Prompt
Keep only those lines of the records that include the string "median".

Extracted material
+++
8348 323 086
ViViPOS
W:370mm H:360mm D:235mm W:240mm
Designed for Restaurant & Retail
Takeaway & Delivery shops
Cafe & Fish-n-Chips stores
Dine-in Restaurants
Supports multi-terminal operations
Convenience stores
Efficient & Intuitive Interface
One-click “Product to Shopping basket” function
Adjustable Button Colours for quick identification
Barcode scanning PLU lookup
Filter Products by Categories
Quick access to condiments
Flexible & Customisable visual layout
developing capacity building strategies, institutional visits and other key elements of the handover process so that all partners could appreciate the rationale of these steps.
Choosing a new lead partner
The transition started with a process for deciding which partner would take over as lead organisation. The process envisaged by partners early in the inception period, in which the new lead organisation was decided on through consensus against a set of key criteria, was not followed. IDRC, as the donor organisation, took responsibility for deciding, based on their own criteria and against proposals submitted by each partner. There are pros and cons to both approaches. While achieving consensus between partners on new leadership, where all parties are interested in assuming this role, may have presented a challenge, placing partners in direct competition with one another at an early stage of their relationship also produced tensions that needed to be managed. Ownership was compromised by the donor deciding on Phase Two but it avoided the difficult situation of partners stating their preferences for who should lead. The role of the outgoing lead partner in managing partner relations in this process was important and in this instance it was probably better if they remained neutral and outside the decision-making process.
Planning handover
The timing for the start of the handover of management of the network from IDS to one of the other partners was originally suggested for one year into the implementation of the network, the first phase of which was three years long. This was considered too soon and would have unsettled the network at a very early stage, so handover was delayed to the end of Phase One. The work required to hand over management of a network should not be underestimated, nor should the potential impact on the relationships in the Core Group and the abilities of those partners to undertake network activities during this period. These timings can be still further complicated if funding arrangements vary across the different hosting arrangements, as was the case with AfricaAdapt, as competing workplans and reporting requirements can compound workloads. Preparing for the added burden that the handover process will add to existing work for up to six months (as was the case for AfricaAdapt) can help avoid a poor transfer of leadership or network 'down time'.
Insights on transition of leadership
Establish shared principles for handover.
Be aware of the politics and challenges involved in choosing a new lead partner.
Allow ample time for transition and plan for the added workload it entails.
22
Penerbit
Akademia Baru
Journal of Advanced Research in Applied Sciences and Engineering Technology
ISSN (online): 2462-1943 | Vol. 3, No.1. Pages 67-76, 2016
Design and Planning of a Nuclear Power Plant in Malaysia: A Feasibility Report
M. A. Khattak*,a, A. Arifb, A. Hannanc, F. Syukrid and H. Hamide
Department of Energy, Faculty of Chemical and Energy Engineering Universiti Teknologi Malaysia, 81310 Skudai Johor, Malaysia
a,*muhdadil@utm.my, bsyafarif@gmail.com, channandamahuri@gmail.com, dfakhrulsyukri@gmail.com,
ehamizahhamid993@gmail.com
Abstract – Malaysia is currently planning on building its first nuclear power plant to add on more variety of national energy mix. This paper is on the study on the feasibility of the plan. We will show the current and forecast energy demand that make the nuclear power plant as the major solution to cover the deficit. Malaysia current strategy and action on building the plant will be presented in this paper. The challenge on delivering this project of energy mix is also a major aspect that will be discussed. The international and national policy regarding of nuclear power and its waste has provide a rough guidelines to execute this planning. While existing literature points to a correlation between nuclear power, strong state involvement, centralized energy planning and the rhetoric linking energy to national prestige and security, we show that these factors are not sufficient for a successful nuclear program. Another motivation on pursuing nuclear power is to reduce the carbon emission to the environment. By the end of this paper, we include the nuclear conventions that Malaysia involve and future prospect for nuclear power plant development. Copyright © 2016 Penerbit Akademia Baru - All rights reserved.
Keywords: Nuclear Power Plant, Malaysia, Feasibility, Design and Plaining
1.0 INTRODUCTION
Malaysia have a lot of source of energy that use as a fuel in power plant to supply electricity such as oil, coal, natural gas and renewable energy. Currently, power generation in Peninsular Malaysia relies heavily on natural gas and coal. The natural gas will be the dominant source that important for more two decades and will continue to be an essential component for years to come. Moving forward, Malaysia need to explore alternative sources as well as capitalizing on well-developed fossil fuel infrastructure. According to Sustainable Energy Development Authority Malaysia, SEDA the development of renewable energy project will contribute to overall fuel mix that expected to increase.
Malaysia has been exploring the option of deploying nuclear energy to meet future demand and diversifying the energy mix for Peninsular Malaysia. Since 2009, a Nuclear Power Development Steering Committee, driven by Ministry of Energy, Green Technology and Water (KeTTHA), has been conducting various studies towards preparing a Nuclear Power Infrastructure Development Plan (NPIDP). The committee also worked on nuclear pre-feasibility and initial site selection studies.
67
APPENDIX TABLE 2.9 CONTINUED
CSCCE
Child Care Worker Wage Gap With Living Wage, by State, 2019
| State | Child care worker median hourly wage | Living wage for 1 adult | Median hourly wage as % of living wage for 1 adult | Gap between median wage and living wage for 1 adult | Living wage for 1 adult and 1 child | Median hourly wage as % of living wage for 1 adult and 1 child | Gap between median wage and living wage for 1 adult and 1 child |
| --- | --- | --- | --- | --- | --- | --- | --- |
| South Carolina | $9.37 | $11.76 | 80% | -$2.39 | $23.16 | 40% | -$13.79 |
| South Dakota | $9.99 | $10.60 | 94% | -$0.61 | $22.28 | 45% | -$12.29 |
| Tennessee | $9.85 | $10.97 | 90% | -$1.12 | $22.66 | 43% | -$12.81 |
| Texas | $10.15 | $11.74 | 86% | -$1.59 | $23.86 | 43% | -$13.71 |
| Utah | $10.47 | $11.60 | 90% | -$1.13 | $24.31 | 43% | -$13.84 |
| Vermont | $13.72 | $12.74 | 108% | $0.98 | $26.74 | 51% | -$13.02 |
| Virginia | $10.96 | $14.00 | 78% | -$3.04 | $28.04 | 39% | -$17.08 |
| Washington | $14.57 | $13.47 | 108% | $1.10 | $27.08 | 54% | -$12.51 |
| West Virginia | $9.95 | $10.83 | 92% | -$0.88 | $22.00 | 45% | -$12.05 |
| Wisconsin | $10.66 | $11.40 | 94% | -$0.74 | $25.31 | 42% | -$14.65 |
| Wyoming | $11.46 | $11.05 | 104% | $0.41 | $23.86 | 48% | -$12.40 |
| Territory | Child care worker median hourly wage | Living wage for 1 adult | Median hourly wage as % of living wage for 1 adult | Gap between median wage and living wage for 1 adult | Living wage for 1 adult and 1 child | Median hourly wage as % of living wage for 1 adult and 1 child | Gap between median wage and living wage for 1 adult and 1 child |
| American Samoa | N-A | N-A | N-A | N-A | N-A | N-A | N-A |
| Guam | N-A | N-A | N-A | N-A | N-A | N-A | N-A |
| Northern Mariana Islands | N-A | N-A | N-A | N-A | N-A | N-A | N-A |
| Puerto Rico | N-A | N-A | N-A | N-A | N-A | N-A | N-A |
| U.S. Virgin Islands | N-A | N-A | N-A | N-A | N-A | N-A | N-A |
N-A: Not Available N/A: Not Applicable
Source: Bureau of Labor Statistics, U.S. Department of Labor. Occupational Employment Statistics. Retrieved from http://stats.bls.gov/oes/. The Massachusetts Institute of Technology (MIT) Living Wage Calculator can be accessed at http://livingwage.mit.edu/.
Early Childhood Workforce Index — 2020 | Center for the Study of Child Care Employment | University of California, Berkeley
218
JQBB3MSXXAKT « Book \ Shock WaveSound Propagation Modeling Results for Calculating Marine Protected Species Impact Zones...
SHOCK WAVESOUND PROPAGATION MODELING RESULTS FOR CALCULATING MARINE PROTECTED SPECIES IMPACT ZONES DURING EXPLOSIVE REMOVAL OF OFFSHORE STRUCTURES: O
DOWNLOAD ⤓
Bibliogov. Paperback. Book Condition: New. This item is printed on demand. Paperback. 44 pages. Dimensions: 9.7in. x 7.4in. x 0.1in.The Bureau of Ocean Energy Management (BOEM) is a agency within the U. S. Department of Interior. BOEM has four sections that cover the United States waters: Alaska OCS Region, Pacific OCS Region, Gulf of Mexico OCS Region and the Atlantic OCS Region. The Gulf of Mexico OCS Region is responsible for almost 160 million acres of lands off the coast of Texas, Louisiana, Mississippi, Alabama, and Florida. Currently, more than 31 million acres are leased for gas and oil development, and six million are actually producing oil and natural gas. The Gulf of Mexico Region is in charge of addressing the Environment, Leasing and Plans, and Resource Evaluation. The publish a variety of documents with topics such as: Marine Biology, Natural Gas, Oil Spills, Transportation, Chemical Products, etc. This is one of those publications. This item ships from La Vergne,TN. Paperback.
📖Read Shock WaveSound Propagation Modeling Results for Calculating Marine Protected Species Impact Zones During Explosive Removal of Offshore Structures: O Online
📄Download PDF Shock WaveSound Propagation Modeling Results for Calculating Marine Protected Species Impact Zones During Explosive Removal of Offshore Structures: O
+++
Task response
| State | Child care worker median hourly wage | Living wage for 1 adult | Median hourly wage as % of living wage for 1 adult | Gap between median wage and living wage for 1 adult | Living wage for 1 adult and 1 child | Median hourly wage as % of living wage for 1 adult and 1 child | Gap between median wage and living wage for 1 adult and 1 child |
| Territory | Child care worker median hourly wage | Living wage for 1 adult | Median hourly wage as % of living wage for 1 adult | Gap between median wage and living wage for 1 adult | Living wage for 1 adult and 1 child | Median hourly wage as % of living wage for 1 adult and 1 child | Gap between median wage and living wage for 1 adult and 1 child |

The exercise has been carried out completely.